Wednesday, July 23, 2008

Caritas Group Decries European Immigration Rule

Recalls Opposite Situation in Colonial Times

SAN JOSE, Costa Rica, JULY 23, 2008 ( ).- The Caritas network of Latin America and the Caribbean is reminding Europe that immigrants are not delinquents.

A joint statement from representatives of the network responded to the "Return Directive," approved by the European Union last month. The measure, which could go into effect in 2010, has been criticized by human rights groups and Latin American government officials as overly harsh. It allows for up to 18 months' detention prior to deportation and banishment from the E.U. for several years.

The Caritas statement appeals to the European Parliament and its representatives in European Union governments, to "desist from the tendency to criminalize migrations and the expulsion of people in irregular situations."

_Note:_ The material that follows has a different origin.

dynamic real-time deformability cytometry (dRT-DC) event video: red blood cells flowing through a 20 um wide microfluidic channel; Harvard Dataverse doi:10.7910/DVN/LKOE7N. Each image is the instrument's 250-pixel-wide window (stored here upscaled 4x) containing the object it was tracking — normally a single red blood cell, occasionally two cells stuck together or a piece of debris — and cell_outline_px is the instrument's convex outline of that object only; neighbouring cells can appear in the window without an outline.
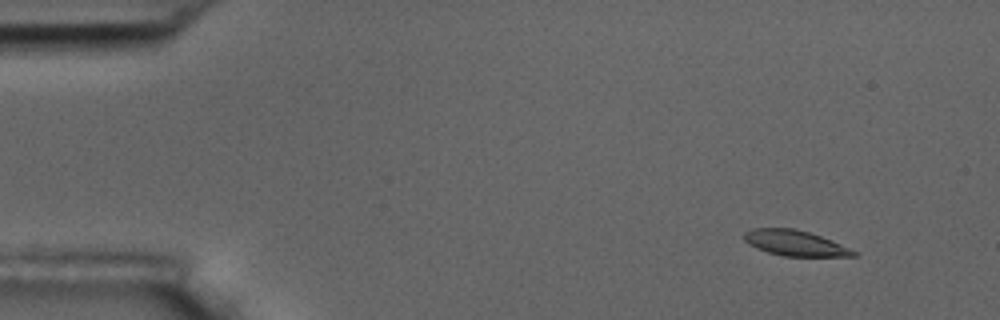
{"species": "common noctule bat (a hibernating species)", "species_latin": "Nyctalus noctula", "temperature_condition": "room temperature", "stored_images_in_passage": 52, "camera_frame_rate_fps": 3000, "um_per_image_px": 0.085, "animal": {"sex": "male", "body_mass_g": 17.5, "forearm_length_mm": 52.3}, "frame": {"image": 1, "passage_image": 1, "time_ms": 0.0, "image_size_px": [1000, 320], "cell_outline_px": [[860, 252], [856, 256], [784, 256], [768, 252], [756, 248], [744, 240], [744, 232], [752, 228], [796, 228], [832, 240]], "centroid_in_image_um": [67.61, 20.66], "position_along_channel_um": 17.4, "area_um2": 16.3}}
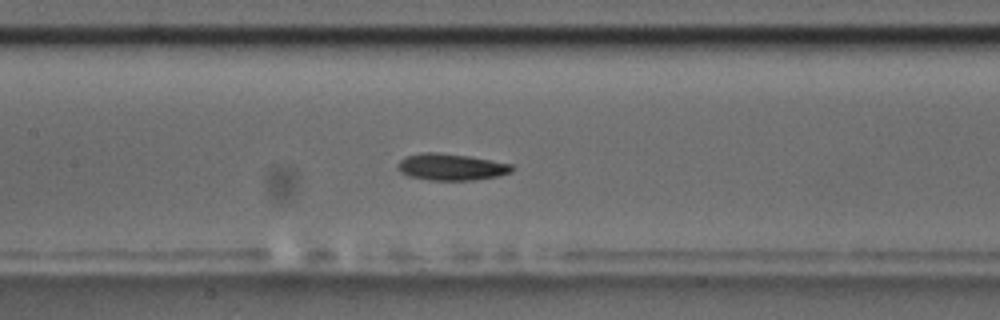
{"frame": {"image": 2, "passage_image": 22, "time_ms": 7.0, "image_size_px": [1000, 320], "cell_outline_px": [[516, 168], [512, 172], [500, 176], [472, 180], [428, 180], [408, 176], [400, 172], [396, 168], [396, 164], [400, 160], [408, 156], [424, 152], [436, 152], [468, 156], [512, 164]], "centroid_in_image_um": [38.35, 14.2], "position_along_channel_um": 169.0, "area_um2": 17.86}}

The statement is signed by Bishop Fernando Bargalló, president of the Latin American and Caribbean Caritas, and by José Antonio Sandoval, executive secretary of the secretariat.

The E.U. directive, the statement adds, "is contrary to a global, safe, humane migratory system consistent with the fundamental rights of the human person."

The communiqué's signatories reject "categorically that migrants, being in an irregular situation, should be regarded as criminals, promoting their expulsion, measures that deprive them of liberty and ban them from entry."

The signatories expressed their special opposition to the "application of these measures to minors, as we believe this violates their fundamental rights."

They expressed their disagreement "with the shielding of economies and systems of social protection that for years have benefited from the effort of a working population seeking to improve the living conditions of their families."

Brothers and sisters

The Caritas statement recalled that religious traditions teach the faithful to welcome one another with love.

"Every day we witness the suffering of immigrant families who have lost loved ones, who died at sea, or of immigrants themselves who have experienced exploitation in their work or abuse at the hands of human traffickers and other unscrupulous individuals," it continued. "We also witness the pain of those who remain; we see children and elderly people taking on responsibilities that do not correspond to them to take care of homes, and we also see the daily sacrifice, full of love and tenderness, to take care of families from a distance."

It is alarming, say the signatories, that educated Europe, a traditional land of asylum and a rich land, has approved this directive to expel immigrants in irregular situations.

It is painful "to witness that representatives of countries such as France, Italy, Spain, Germany, Holland, England, etc., whose migrations in colonial times to America, Asia and Africa, represented for them not only an immense opening of horizons but also the concrete possibility of economic growth, have forgotten that recent history and now vote and approve, in an ill-timed manner, this inhuman directive," they added.

The Caritas statement appeals instead for measures from Europe to help fledgling economies in Latin America.

"As organizations and networks of a religious nature, of solidarity and charity, we call attention to the ethical dimension of the European Directive," the statement concluded, "and to the need to put into practice policies that safeguard the human dignity of all people."